EXCERPTED PASSAGE ▸

Natural Language Processing – Project – Spring 2007

Initial Project Guidelines

  1. Need to apply NLP techniques to a corpora.
  2. Goals of the exercise must be clearly specified
  3. The text to be analyzed can be obtained from any (legal) source.
  4. Email, IM, web pages, on-line text are all fair play.
  5. All projects will be individual projects.
  6. You can choose whatever technology you are comfortable with: .Net, Java, Perl, Lisp, Prolog, Python. You need to get approval from me on what you are going to be using though.

Sample topics:

  1. Analyzing on-line news stories to determine what is the top topic of the day.
  2. Synthesizing a news paper based on user interests
  3. Extracting clinical concepts from medical dictation.
  4. Identifying appropriate technical report that matches user interest.
  5. Analyzing IM to identify major topics discussed.
  6. Analyzing press releases to determine what the press release is about
  7. Analyzing spam email and identifying it as spam.

Timeline:

  1. Need to identify project area by Feb 15, 2007. Submit a half a page proposal on what you plan to do.
  2. Develop a plan of action and get my concurrence by Feb 28, 2007. The plan should at a minimum include progress milestones that are bi-weekly.
  3. Every two weeks submit a half a page progress report.
  4. First demo of the system right after spring break.
  5. Final demo of the system at the end of the semester.

TRY IT ▸ Extract the passage of the NLP project guidelines from "2. Goals of" to "of the day.", keeping every word unchanged.

Extracted data entries
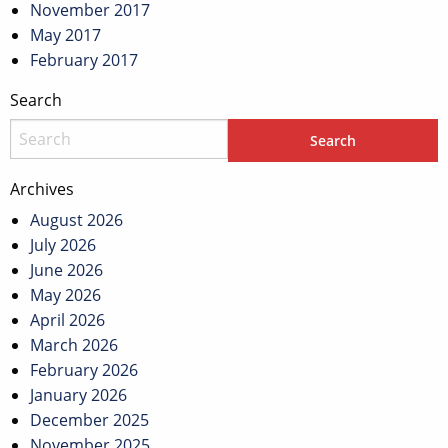
November 2017
May 2017
February 2017
Search
Archives
August 2026
July 2026
June 2026
May 2026
April 2026
March 2026
February 2026
January 2026
December 2025
November 2025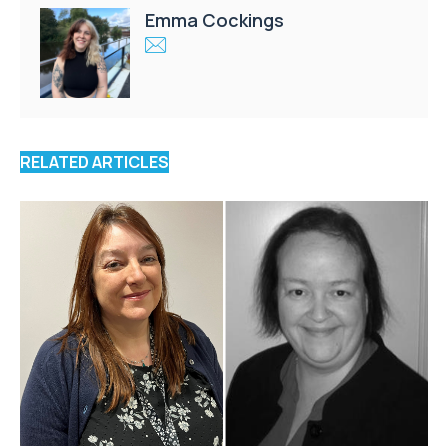
Emma Cockings
RELATED ARTICLES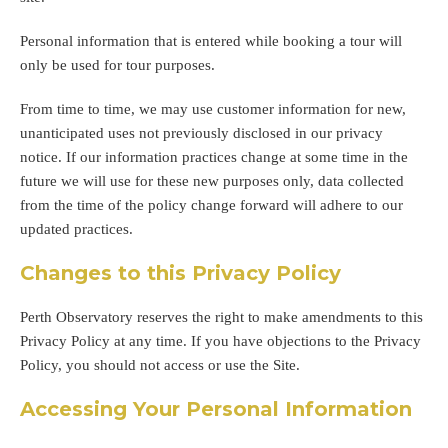
Personal information that is entered while booking a tour will
only be used for tour purposes.
From time to time, we may use customer information for new,
unanticipated uses not previously disclosed in our privacy
notice. If our information practices change at some time in the
future we will use for these new purposes only, data collected
from the time of the policy change forward will adhere to our
updated practices.
Changes to this Privacy Policy
Perth Observatory reserves the right to make amendments to this
Privacy Policy at any time. If you have objections to the Privacy
Policy, you should not access or use the Site.
Accessing Your Personal Information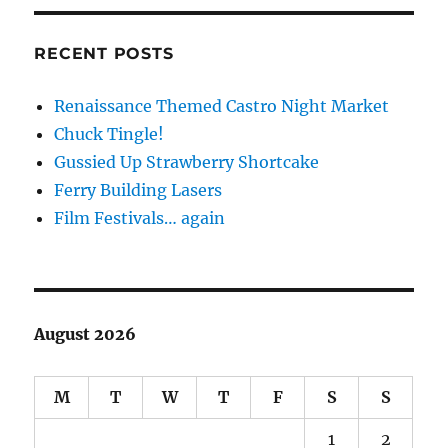
RECENT POSTS
Renaissance Themed Castro Night Market
Chuck Tingle!
Gussied Up Strawberry Shortcake
Ferry Building Lasers
Film Festivals… again
August 2026
M
T
W
T
F
S
S
1
2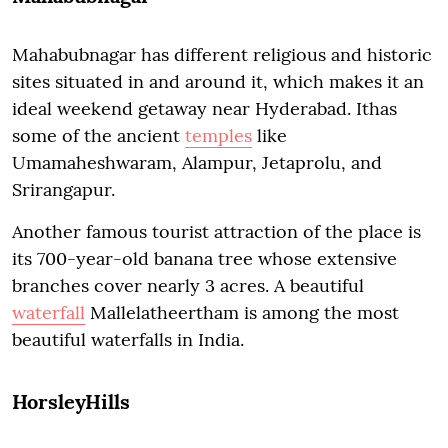
Mahabubnagar has different religious and historic
sites situated in and around it, which makes it an
ideal weekend getaway near Hyderabad. Ithas
some of the ancient
temples
like
Umamaheshwaram, Alampur, Jetaprolu, and
Srirangapur.
Another famous tourist attraction of the place is
its 700-year-old banana tree whose extensive
branches cover nearly 3 acres. A beautiful
waterfall
Mallelatheertham is among the most
beautiful waterfalls in India.
HorsleyHills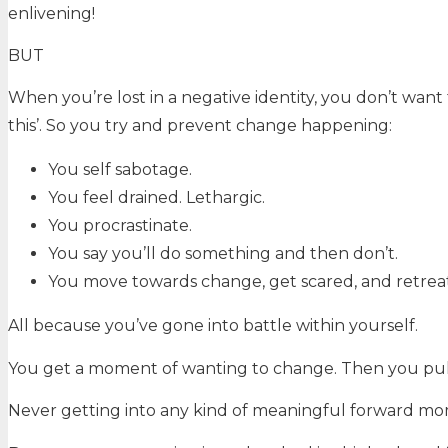
enlivening!
BUT
When you’re lost in a negative identity, you don’t want
this’. So you try and prevent change happening:
You self sabotage.
You feel drained. Lethargic.
You procrastinate.
You say you’ll do something and then don’t.
You move towards change, get scared, and retreat
All because you’ve gone into battle within yourself.
You get a moment of wanting to change. Then you pull
Never getting into any kind of meaningful forward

OUTPUT ▸
2. Goals of the exercise must be clearly specified
  3. The text to be analyzed can be obtained from any (legal) source.
  4. Email, IM, web pages, on-line text are all fair play.
  5. All projects will be individual projects.
  6. You can choose whatever technology you are comfortable with: .Net, Java, Perl, Lisp, Prolog, Python. You need to get approval from me on what you are going to be using though.

Sample topics:

  1. Analyzing on-line news stories to determine what is the top topic of the day.